Not freeing RAM when changing between checkpoints

FerrahWolfeh commented 2 years ago

Describe the bug When you start the webui with a X checkpoint, it fills the system RAM into a certain ammount. Now if you change the checkpoint to Y in the webui, the RAM usage increases as if both models are loaded. If you change back to checkpoint X, RAM usage remains unusually high and the system begins to violently swap as soon as you start to generate images.

To Reproduce Steps to reproduce the behavior:

Start webui.sh with any model (eg. Waifu-Diffusion 1.3) and measure the system RAM once the startup finishes
use the selector on the top of the page to change to another model (eg. Stable-Diffusion 1.4)
Change back to the first model and check RAM again.

Expected behavior As soon as you switch the checkpoints, the program should free most of the memory used for the currently loaded model and fill it with the new selected model. And when you switch back to the first checkpoint, the memory should again be freed and filled to about a similar amount when the program had when it was freshly started.

Screenshots Here are some screenshots of the memory usage of my system (notice the used and available columns)

Base system usage (only firefox open with some active youtube tabs)

Usage right after initialization

Usage after switching to another checkpoint

Usage after switching back to first model

Desktop (please complete the following information):

OS: Arch Linux 5.19.13
Browser: Firefox
Commit revision ce37fdd30e9fc0fe0bc5805a068ce8b11b42b5a3

Additional context This is most visible on a system where you don't have much RAM to begin with (16GB in my case) and the effects are visible even without generating anything. It gets worse if you begin switching checkpoints between generations

bmaltais commented 2 years ago

This probably explain why loading a new model usually crash webui after 7 or 8 model swap on my system with 16gb RAM allocated to WSL2.

CoffeeMomoPad commented 2 years ago

Experiencing the same thing on 16GB RAM, did not happen before till now

TechOtakupoi233 commented 2 years ago

When loading a new ckpt, the program will start loading the new ckpt, but left the old one in VRAM and RAM. I have only 6GB VRAM, It can't hold two models at once, it will be nice if the program free up VRAM and RAM BRFORE loading a new ckpt.

nerdyrodent commented 2 years ago

Same here. Switching models uses more and more RAM. I've tried changing "Checkpoints to cache in RAM", but it appears to make no difference.

anonymous721 commented 2 years ago

It's causing me a lot of annoyance too. 15-20 minutes testing a couple different models, and I'm already over 20GB of system RAM used.

RandomLegend commented 2 years ago

This is a serious issue for me now. I have 16GB of ram and i never had any issues switching between models before.

I ran an old version of webui perfectly fine, upgraded to newest git because of new features and now i cannot even swap a model once. It will just crash violently.
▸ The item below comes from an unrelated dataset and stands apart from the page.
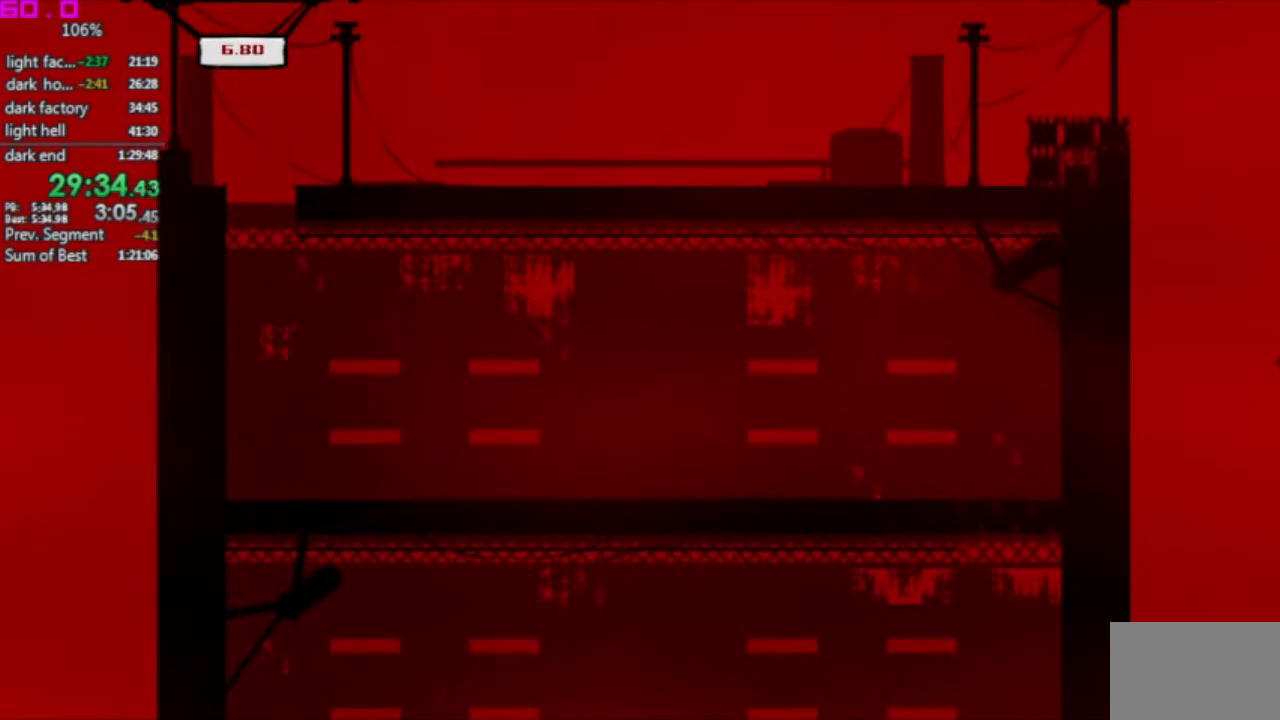
{"keys": [], "events": [[467, "right", "up"]]}
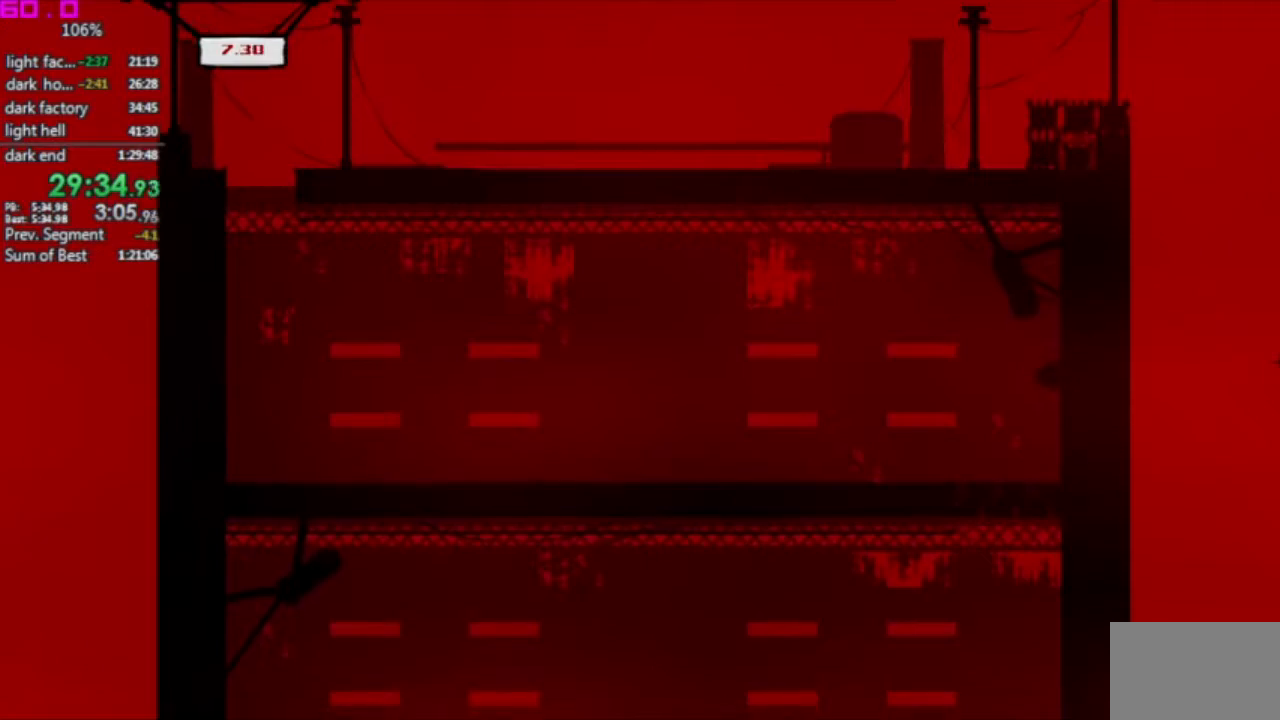
{"keys": [], "events": [[17, "left", "down"], [400, "left", "up"]]}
GeorgiaM-honestly commented 2 years ago

Hello,

I'm trying to replicate this by using, as your screenshots say, 15 GiB of ram. My setup differs: the bare metal OS is gentoo linux, then I'm using a qemu VM with devuan (debian without systemd), and within that, auto running inside of a docker container. Hopefully that added complexity doesn't screw my testing up.

And yes you are seeing correct: I don't have swap. I didn't bother because this stuff lives on a host that has 128GB of ram and I'm able to just dial in whatever I want to give to the VM.

The formatting here is getting completely hosed, I'm not sure what is going on, sorry about that.

After initial start and before visiting the ui, which here loads the standard 1.5 model ( v1-5-pruned-emaonly.ckpt | 81761151 ):

GiB:

           total        used        free      shared  buff/cache   available

Mem: 14 5 4 0 4 8 Swap: 0 0 0

After visiting the UI and switching the model to the standard v1.4 ( 7460a6fa ):

GiB:

           total        used        free      shared  buff/cache   available

Mem: 14 8 1 0 4 5 Swap: 0 0 0

After switching back to the standard 1.5 model ( v1-5-pruned-emaonly.ckpt | 81761151 ):

GiB:

           total        used        free      shared  buff/cache   available

Mem: 14 8 1 0 4 5 Swap: 0 0 0

As such I am not able to replicate this. Please let me know if I missed something, or if you'd like me to try something else! You can also look into zram / compressed ram on linux, it is a handy and tuneable set of options which begins to compress the oldest ram contents (gently and more heavily if resources continue to run out) with the goal of delaying when the very slow swap space is used.

0xdevalias commented 2 years ago

The formatting here is getting completely hosed, I'm not sure what is going on, sorry about that.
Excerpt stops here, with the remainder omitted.